It’s pageant season once again, and in a few ticks, Filipinos will flock around their television sets or hold an online watch party – for a more millennial mode of viewing – to witness how the country’s bet will once again make known to the world how beautiful, intelligent, and empowered the women of the Philippines are.
There’s always something about pageantry that draws Filipinos. While other countries religiously support their national athletes or research representatives sent to compete with other countries, the Filipinos, on the other hand, are more devoted to channeling their energies into a different kind of competition: beauty pageants. In fact, the Philippines has become known throughout history to have held several titles, including Miss Earth, Miss International, Miss World, and Miss Universe.
With its exemplary track record in international pageants, many of the Philippines’ representatives have become iconic because of either their lasting words or momentous victory. Probably one of the most iconic wins was that of Pia Wurtzbach in the Miss Universe 2015 coronation. It can be remembered that Steve Harvey made a cringe-worthy crown transfer after wrongly announcing the winner – Miss Colombia Ariadna Gutierrez instead of Wurtzbach.

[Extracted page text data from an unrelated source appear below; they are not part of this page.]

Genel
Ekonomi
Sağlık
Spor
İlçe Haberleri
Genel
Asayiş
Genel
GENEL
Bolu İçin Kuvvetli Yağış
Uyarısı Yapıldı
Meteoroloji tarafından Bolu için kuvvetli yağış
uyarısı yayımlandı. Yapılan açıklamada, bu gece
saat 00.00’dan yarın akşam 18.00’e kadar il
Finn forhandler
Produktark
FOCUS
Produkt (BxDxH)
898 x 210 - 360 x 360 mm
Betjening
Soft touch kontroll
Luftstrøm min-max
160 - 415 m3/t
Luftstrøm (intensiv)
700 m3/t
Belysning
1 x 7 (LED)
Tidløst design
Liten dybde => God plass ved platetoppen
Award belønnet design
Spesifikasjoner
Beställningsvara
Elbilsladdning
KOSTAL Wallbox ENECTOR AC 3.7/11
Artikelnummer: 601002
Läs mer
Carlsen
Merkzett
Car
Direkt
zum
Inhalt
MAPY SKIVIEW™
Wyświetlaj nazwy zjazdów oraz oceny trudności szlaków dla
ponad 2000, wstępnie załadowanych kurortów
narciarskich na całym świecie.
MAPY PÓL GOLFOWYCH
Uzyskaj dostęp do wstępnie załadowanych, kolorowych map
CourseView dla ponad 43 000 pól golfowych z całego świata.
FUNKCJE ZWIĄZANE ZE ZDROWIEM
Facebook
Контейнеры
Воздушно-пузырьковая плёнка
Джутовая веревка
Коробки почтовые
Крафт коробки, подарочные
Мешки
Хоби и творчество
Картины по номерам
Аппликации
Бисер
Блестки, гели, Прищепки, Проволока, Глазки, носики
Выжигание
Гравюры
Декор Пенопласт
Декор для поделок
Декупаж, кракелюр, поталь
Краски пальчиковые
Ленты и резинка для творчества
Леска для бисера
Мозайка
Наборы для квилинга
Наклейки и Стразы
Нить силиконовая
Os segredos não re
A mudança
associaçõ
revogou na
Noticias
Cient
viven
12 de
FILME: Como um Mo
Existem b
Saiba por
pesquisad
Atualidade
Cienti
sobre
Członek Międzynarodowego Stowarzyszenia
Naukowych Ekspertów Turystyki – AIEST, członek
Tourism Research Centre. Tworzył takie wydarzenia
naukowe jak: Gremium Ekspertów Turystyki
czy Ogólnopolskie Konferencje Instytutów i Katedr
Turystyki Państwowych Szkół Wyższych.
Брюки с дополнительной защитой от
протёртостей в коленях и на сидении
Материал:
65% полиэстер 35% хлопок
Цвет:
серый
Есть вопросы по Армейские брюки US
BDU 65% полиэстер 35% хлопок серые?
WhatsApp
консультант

But did you know that there is something more iconic than this? In 1964, Miss Philippines International Gemma Cruz refused to wear swimsuits like the rest of the candidates, stating that as a conservative Catholic country, Filipinas are not accustomed to seeing women wearing swimsuits in public. Instead of joining her fellow candidates in their swimwear, she wore a “Maria Clara” national dress instead.
And if you think this was an insolent act, you better think twice, as this totally made a lasting impression on the audience, as well as on the judges. In fact, the daughter of journalist Carmen Guerrero Nakpil, bagged the Miss International title in August of 1964 in Long Beach—the first Asian to do so.
But what truly made her an icon was when she donated her entire prize money of $10,000 winnings – which was already quite a number at that time – from the pageant to the Philippine Orphanage for indigent and out-of-school youth in Marikina, Manila Boys and Girls Town. Such a generous act prompted the Philippine Congress to exempt Gemma from future income tax. She also received an “Outstanding Manileña” and a “Golden Heart” Presidential Award from former president Diosdado Macapagal.
While it remains debatable if the love for beauty pageants among many Filipinos is innate, one thing is for sure: there’s more to a Filipina than how she appears. As the adage goes: don’t judge a book by its cover. For a country that suffered so much throughout history – and even until these economic crises are faced at present – the world of pageantry offers a sense of capability that Filipinos can at par, compete with delegates from all over the world, and even best them all. It is indeed a breath of fresh air to see Filipinas battle heads on with first-world countries and prove to the world, or the universe rather, that there is still hope for this country.